> _Problem to work on_:
Count the lines in the items below that contain the string "gibi". Reply with only that number.

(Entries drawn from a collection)
╔══
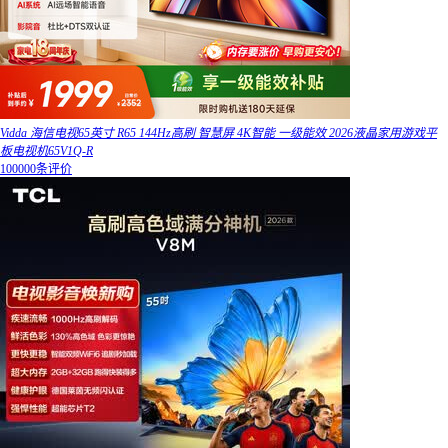
Vidda 海信电视65英寸 R65 144Hz高刷 智慧屏 4K智能 一级能效 2026液晶家用游戏平
板电视机65V1Q-R
100000条评价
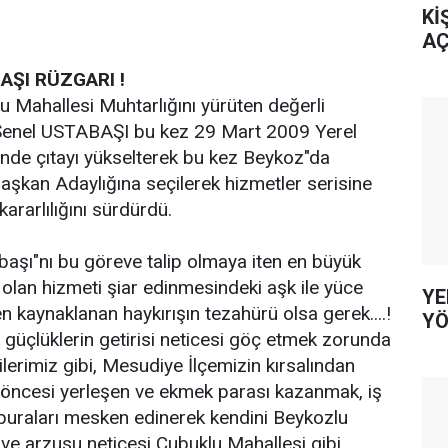
Kİ
AÇ
AŞI RÜZGARI !
 Mahallesi Muhtarlığını yürüten değerli
Şenel USTABAŞI bu kez 29 Mart 2009 Yerel
nde çıtayı yükselterek bu kez Beykoz"da
şkan Adaylığına seçilerek hizmetler serisine
rarlılığını sürdürdü.
aşı"nı bu göreve talip olmaya iten en büyük
 olan hizmeti şiar edinmesindeki aşk ile yüce
YE
kaynaklanan haykırışın tezahürü olsa gerek....!
YÖ
üçlüklerin getirisi neticesi göç etmek zorunda
lerimiz gibi, Mesudiye İlçemizin kırsalından
r öncesi yerleşen ve ekmek parası kazanmak, iş
buraları mesken edinerek kendini Beykozlu
ve arzusu neticesi Çubuklu Mahallesi gibi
╚══
> _Answer for the task_:
2